На следующий день, когда пришла пора расставаться, Аза и Маша заплакали. Рамазан и Ибрагим молча жали друг другу руки. Батраз и Дана обменивались телефонами. Скорее всего, они уже не увидятся — слишком мала вероятность, что они попадут в следующий лагерь. Организаторы говорят, что надо дать возможность другим детям поучаствовать в этой программе.
Но еще несколько месяцев после этого лагеря Осетию и Ингушетию будут объединять звонки этих детей. Затихнут они или станут обычным делом — зависит уже не от этих детей, а от тех, кто их окружает на родине.
"Здесь все решают только личные контакты"
Глава офиса ЮНИСЕФ на Северном Кавказе Рашед Мустафа рассказал Ольге Алленовой об особенностях работы иностранных организаций в этом регионе.
— Война в Чечне изменила Кавказ — появились проблемы с восприятием чеченцев в других республиках, а в Чечне изменилось отношение к русским, дагестанцам, осетинам. Но ЮНИСЕФ начал свою программу миротворчества на Кавказе только после Беслана. Почему?

* Предоставленные данные *
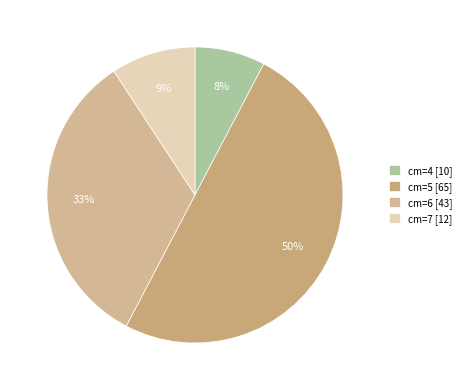

Is it true that cm=6 is 41% of the pie?

False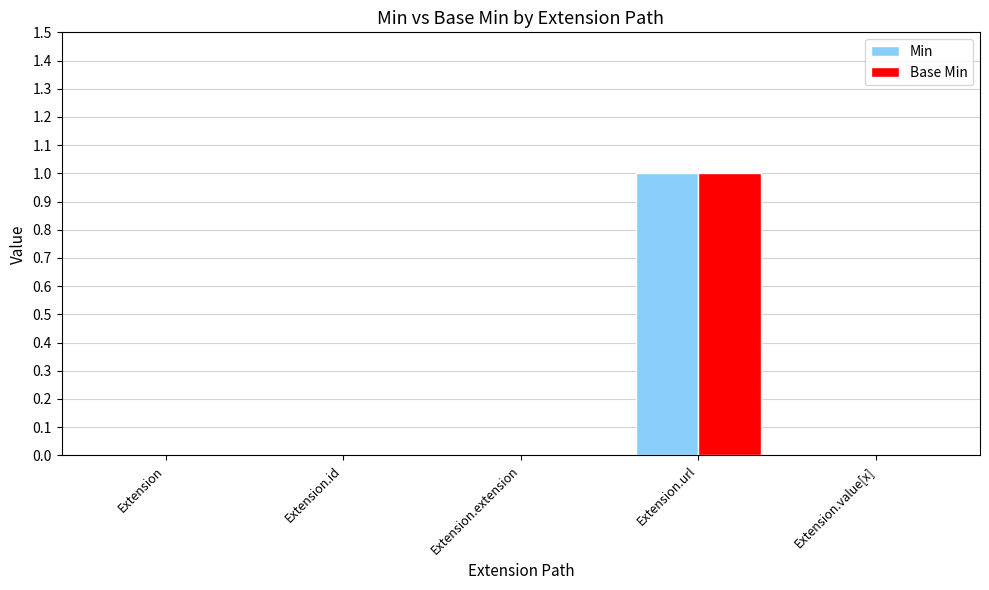

Reading left to right, extract all data points from this chart.

Min: Extension=0	Extension.id=0	Extension.extension=0	Extension.url=1	Extension.value[x]=0
Base Min: Extension=0	Extension.id=0	Extension.extension=0	Extension.url=1	Extension.value[x]=0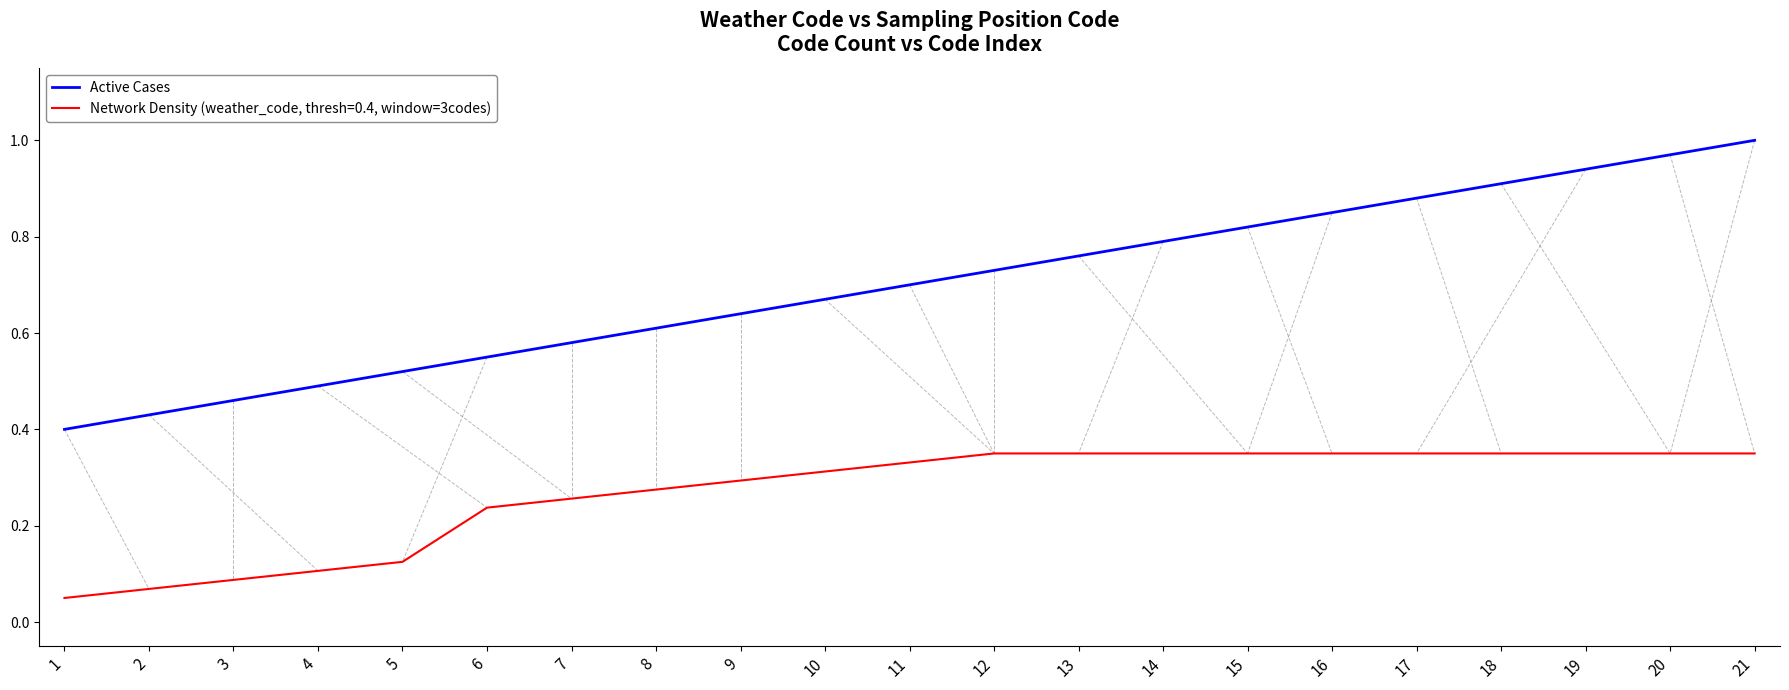

List the series in order of their overall mean, lowest first.

Network Density (weather_code, thresh=0.4, window=3codes), Active Cases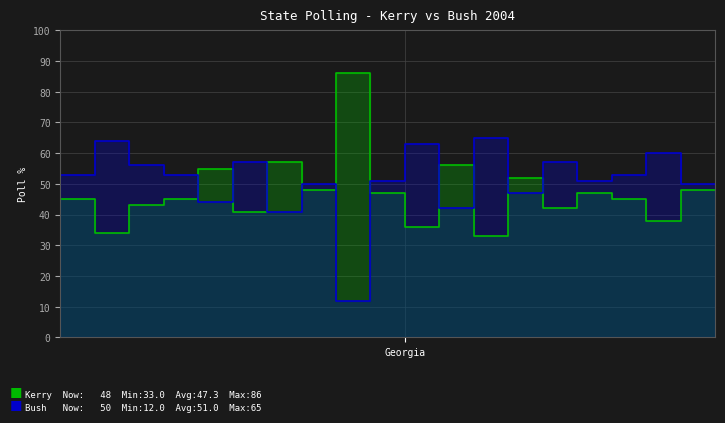

What is the difference between the Kerry values at 17 and 3?

7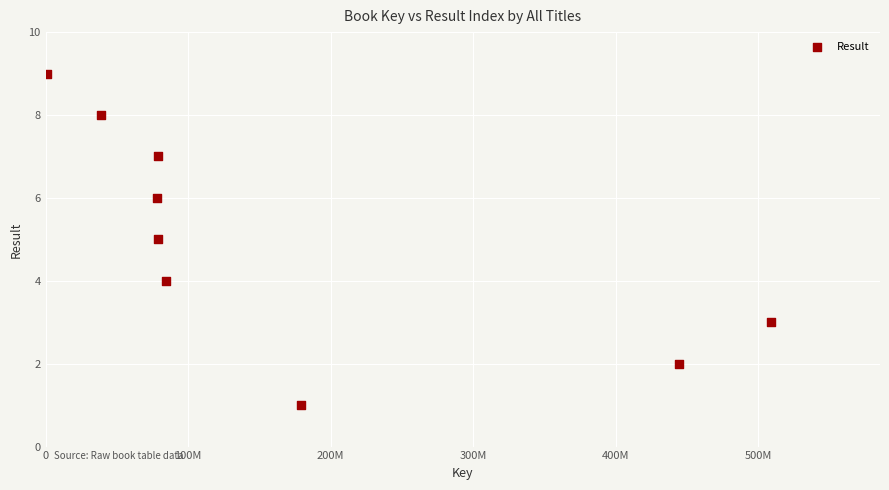

What is the range of Y values (max minus min)?

8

* Условие задания *
Допишите продолжение текста о детском лагере и работе ЮНИСЕФ на Северном Кавказе, начав сразу после его последней фразы.

* Ответ к заданию *
— После Беслана те процессы, о которых вы говорите, стали протекать более стремительно. Отношения между осетинами и ингушами обострились. И нам показалось очень важным начать реализацию программы миротворчества и толерантности в регионе, где толерантность — большая проблема. Миротворческие лагеря — это как раз часть этой общей программы. Этим летом мы организовали совместно с правительствами северокавказских республик пять миротворческих лагерей в Северной Осетии, Ингушетии, Кабардино-Балкарии и Дагестане. В следующем году мы надеемся присоединить к этим проектам Карачаево-Черкесию и Ставропольский край.
— Но в лагере "Золотые пески" было около 170 человек. Это капля в море.
— Мы действительно не можем охватить весь регион, мы только показываем, как это можно делать на примере таких лагерей. Но в этом году в 56 школах Дагестана наша программа миротворчества и толерантности включена в общеобразовательную — власти Дагестана охотно пошли нам навстречу, и это очень важно. Скоро мы планируем начать реализацию третьего этапа нашей программы — когда она пойдет в вузы. Кроме этого мы уже обучили 150 вожатых в Дагестане, чтобы они могли работать по нашей программе в других детских лагерях. Мы надеемся, что местные власти поставят это на поток и уже в следующем году будут полностью обеспечивать эти лагеря.
— У меня сложилось впечатление, что в Дагестане вы нашли больше понимания, чем в других республиках.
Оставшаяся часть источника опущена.